A fazer ▸ Mostre cada linha abaixo que contenha a palavra "diciembre", levando em conta maiúsculas e minúsculas.

++++++++++

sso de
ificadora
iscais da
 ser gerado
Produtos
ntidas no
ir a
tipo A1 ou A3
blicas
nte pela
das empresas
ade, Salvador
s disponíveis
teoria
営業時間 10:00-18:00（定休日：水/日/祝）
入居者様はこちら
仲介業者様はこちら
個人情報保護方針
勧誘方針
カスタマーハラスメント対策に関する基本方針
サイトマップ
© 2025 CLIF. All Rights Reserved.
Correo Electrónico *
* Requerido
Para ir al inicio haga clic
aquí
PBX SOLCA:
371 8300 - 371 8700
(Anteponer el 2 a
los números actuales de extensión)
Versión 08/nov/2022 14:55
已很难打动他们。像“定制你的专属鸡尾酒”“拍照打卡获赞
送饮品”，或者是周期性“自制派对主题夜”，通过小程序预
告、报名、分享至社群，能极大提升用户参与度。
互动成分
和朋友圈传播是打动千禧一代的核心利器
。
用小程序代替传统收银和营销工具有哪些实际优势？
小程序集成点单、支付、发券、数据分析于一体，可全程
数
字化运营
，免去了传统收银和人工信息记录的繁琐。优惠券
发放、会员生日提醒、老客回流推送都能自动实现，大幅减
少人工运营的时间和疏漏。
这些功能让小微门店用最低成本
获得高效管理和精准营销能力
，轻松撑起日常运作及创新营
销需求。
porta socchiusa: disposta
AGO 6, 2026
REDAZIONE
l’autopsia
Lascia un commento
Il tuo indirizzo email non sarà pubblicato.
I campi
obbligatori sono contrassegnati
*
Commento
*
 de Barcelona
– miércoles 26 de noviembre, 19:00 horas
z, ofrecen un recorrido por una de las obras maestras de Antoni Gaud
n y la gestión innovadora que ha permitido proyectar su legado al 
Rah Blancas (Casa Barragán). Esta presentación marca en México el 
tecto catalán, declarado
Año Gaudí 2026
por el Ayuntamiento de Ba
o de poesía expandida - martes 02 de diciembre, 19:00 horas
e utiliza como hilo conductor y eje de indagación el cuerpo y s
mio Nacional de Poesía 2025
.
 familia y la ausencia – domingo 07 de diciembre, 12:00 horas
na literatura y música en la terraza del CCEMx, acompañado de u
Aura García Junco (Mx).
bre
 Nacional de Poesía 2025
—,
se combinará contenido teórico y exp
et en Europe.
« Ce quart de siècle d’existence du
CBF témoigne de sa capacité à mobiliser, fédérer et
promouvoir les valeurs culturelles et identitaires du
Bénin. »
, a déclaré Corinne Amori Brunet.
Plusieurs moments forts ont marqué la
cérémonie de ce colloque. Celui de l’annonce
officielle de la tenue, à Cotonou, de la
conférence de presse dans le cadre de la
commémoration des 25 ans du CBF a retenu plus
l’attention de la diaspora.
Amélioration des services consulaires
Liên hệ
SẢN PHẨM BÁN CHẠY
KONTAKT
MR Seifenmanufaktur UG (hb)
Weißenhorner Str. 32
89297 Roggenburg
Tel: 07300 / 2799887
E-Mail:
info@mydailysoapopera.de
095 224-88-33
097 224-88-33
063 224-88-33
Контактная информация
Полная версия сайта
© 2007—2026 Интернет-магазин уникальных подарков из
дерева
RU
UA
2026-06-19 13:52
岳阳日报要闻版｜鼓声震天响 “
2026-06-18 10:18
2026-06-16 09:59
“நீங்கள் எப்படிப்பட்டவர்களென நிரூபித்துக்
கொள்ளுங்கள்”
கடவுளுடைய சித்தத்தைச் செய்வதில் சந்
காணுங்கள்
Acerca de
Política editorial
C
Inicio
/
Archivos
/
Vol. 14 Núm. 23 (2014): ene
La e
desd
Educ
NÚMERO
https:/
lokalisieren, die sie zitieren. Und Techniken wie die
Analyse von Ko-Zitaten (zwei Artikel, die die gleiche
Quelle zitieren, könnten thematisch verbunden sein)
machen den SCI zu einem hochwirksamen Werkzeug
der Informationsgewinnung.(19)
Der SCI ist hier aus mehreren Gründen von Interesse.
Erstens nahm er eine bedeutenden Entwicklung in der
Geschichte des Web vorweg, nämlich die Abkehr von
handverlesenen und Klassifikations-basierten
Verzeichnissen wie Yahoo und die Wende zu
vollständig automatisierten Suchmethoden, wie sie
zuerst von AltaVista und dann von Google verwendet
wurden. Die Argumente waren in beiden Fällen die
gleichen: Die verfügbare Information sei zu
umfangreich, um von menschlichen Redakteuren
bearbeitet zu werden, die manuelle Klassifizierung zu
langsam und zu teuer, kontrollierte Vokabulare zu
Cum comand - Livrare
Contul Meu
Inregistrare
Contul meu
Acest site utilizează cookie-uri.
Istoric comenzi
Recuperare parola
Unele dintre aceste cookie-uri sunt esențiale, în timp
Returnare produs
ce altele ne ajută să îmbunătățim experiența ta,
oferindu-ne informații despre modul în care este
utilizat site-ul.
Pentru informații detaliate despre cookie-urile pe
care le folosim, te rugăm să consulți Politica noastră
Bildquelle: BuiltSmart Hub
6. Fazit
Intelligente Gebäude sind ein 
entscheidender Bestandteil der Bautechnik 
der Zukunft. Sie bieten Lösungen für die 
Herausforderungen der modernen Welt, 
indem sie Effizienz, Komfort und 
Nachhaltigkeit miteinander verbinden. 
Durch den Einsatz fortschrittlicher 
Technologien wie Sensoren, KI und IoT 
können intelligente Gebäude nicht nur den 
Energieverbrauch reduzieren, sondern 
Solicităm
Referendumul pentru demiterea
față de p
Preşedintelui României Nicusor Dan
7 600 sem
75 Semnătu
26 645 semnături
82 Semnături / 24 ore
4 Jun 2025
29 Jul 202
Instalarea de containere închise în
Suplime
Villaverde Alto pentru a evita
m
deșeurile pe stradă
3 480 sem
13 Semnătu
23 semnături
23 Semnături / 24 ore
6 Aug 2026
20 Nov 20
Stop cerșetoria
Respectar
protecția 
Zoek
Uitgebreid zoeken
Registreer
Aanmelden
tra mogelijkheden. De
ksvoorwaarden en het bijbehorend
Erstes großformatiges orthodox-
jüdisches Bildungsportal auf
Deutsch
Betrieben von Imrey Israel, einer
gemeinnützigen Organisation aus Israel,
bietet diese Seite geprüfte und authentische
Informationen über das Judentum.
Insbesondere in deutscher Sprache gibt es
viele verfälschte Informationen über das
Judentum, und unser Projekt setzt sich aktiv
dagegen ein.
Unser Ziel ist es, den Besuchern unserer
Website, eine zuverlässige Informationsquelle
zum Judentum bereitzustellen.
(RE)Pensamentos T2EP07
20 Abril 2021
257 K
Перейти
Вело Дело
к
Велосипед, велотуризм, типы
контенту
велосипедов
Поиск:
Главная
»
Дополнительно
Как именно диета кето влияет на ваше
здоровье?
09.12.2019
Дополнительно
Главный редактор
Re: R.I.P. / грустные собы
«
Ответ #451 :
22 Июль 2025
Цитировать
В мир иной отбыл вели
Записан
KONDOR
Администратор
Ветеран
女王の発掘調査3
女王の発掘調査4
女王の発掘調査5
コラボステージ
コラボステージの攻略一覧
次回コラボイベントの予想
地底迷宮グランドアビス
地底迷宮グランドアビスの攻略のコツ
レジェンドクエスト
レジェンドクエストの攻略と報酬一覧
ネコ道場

++++++++++

Resultado do exercício ▸
o de poesía expandida - martes 02 de diciembre, 19:00 horas
 familia y la ausencia – domingo 07 de diciembre, 12:00 horas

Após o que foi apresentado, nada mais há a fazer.